1. Azure AI Fundamentals & Infrastructure

  • Identity Management: Microsoft Entra ID is the primary identity provider. Organizations use "tenants" to manage users and resources.
  • Resource Hierarchy:
    • Subscription: The billing and access boundary.
    • Resource Group: A logical container for resources (cannot be nested).
    • Resources: Specific services (e.g., Azure AI Foundry, Storage Accounts).
  • Authentication:
    • Entra ID (Recommended): Uses managed identities to eliminate the need for hardcoded secrets.
    • API Keys: Used for authentication but must be stored securely (e.g., Azure Key Vault) and never committed to code repositories.

2. Microsoft Azure AI Foundry

  • Model Deployment: Users can deploy models globally, within a "Data Zone" (US/Europe for regulatory compliance), or regionally.
  • Guardrails: Built-in safety mechanisms to prevent jailbreaking, content abuse, and exposure of protected materials.
  • Agents:
    • Prompt-based: No-code; defined by instructions (system prompts).
    • Hosted: Pro-code; developers write code, package it as an image, and host it within the environment.
  • Tools & Knowledge: Agents can be extended using Model Context Protocol (MCP) servers and Azure AI Search to access external data not present in the model's original training set.

3. AI Capabilities & Methodologies

  • Natural Language Processing (NLP): Used for tokenization, entity extraction, and sentiment analysis.
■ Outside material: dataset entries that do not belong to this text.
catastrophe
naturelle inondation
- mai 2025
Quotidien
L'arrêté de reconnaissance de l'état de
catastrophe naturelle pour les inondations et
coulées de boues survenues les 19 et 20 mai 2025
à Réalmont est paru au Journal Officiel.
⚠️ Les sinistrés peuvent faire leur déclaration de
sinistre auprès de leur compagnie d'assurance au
While GenAI can perform these, specialized Azure Language services are often preferred for deterministic, cost-effective results.
  • Speech Services: Includes Speech-to-Text (transcription) and Text-to-Speech (synthesis).
  • Computer Vision:
    • Image Classification: Assigns a single label to an image.
    • Object Detection: Identifies objects and their coordinates.
    • Semantic Segmentation: Identifies specific pixels belonging to an object.
  • Image/Video Generation: Based on Diffusion models, which learn to reverse "noise" to materialize images from pure static.
  • Information Extraction: Uses OCR and intelligent classifiers to turn unstructured data (receipts, invoices) into structured, usable formats.

4. Development Framework

  • SDKs: Developers should use language-specific SDKs (e.g., Python openai library) to abstract REST API calls and handle authentication.
  • System Prompts: Crucial for defining agent behavior (e.g., "answer like a pirate").
  • Inference: The process where the model "thinks" and generates a response based on the input prompt.

5. Synthesis and Exam Strategy

  • Preparation: Utilize the official AI-901 study guide, complete the free Microsoft online learning modules, and perform hands-on labs using an Azure trial subscription.
  • Exam Focus: The exam tests the ability to identify which AI capability to use for a specific business problem rather than requiring complex architectural design or advanced coding.
  • Key Takeaway: Always prioritize Responsible AI principles. When choosing between models, evaluate if the task requires the creative flexibility of a Generative model or the consistency and cost-efficiency of a specialized deterministic model.